I just finished reading Lisa Jo Baker's post about being a motherless daughter and it reminded me of my own story. How my daughter will never know the woman who gave birth to me. To the woman I lived with for most of my childhood. In a way I am sad, but in a way I am relieved that she won't have to go through the peaks and valleys that my sister and I went through with her.
I also just finished thinking about my sister and how we have tried to take up the art of writing letters again. It's not easy and it's not as fast as sending an email or message on Facebook - but the joy of getting something besides bills in the mail is so nice.

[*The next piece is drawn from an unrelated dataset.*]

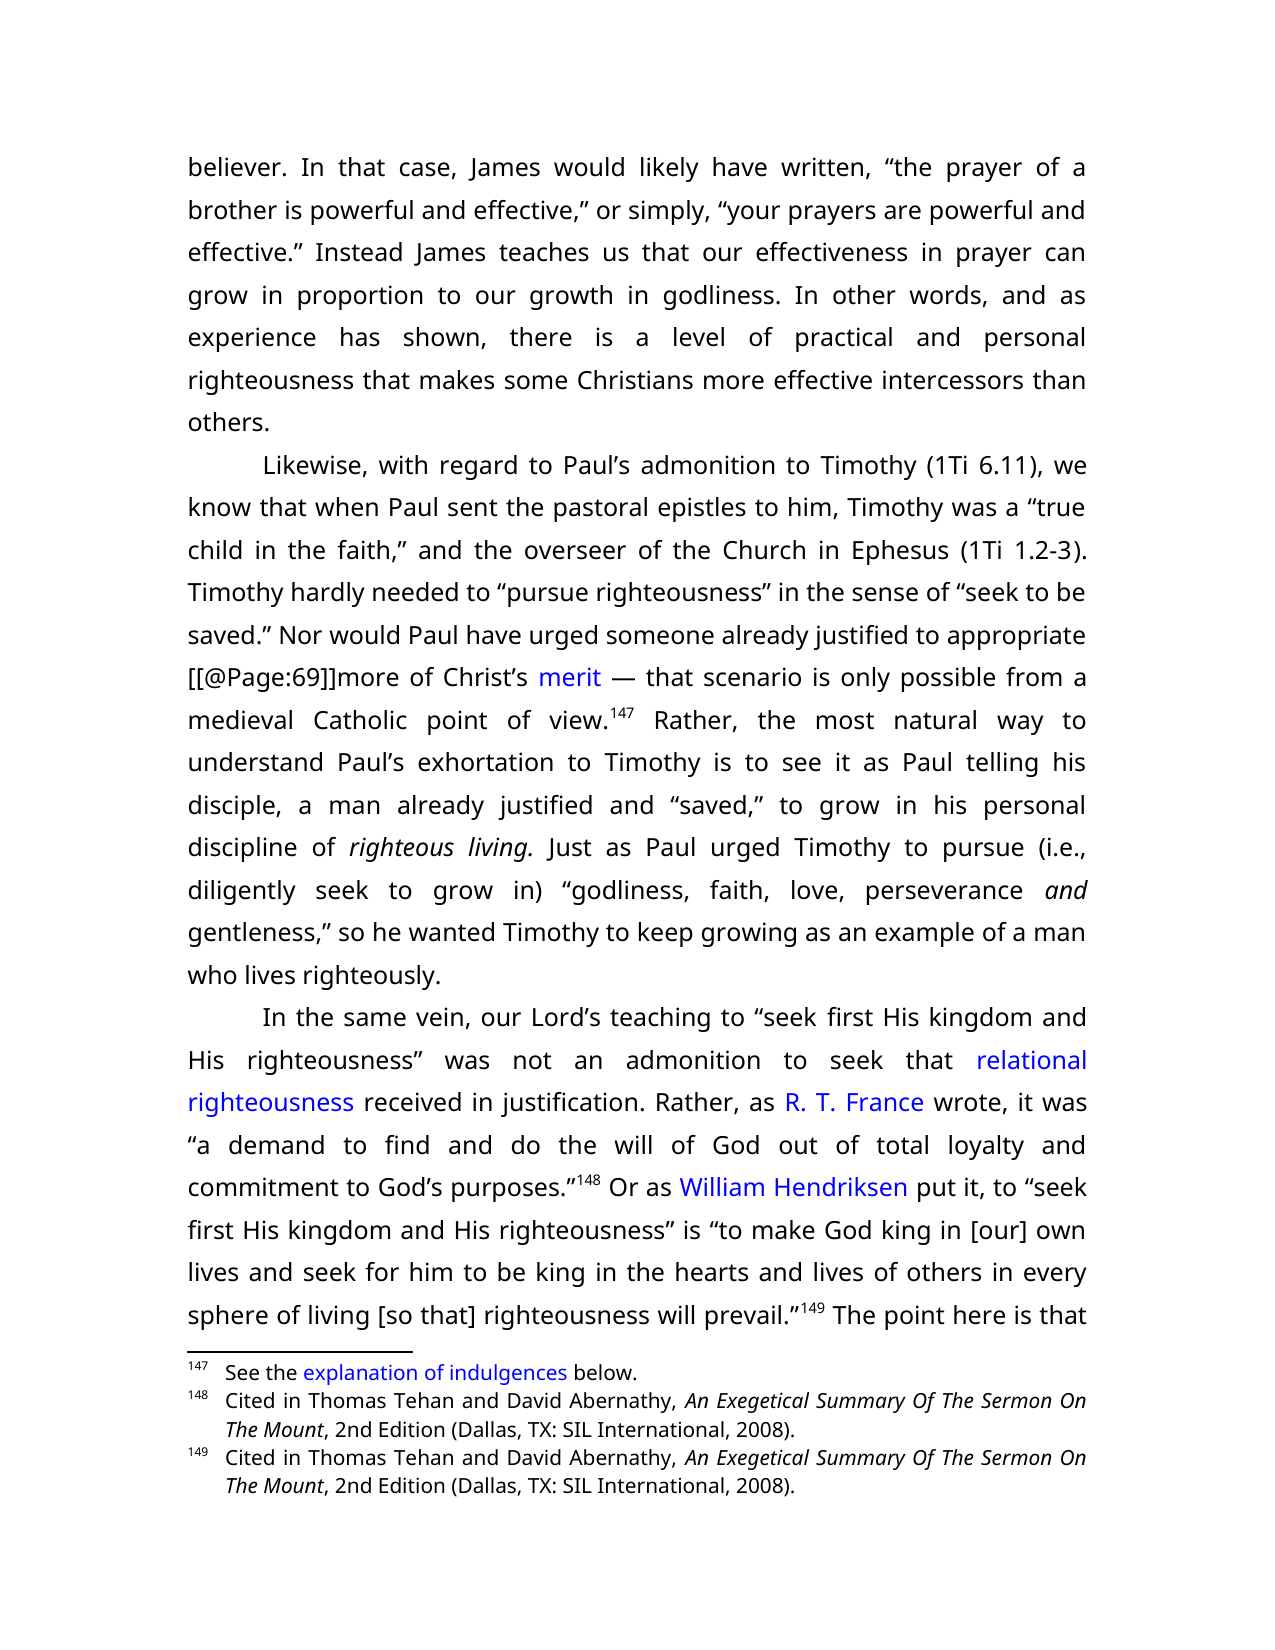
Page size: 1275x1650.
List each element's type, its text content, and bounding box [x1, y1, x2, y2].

Write: I used to write all the time. For class. Notes for friends. Letters to friends that I haven't seen since I moved away from wherever I used to live. Doodles when I was bored. I used to keep a journal where I could vent out my frustrations, hopes, dreams, worries about the future. I even started a "journal" for my daughter so that I could keep up with her milestones - because we all know that I am not going to keep up with a scrapbook. I was very good at writing things down at first. Then my job got more stressful, Bug became mobile...and then started running, SAM and I have sports that we play...blah, blah, blah.
Bottom line is - I don't write like I used to and I think that is a shame. So to the 2 people that read this I will do my very best to keep up with this blog. Who knows, it could be fun!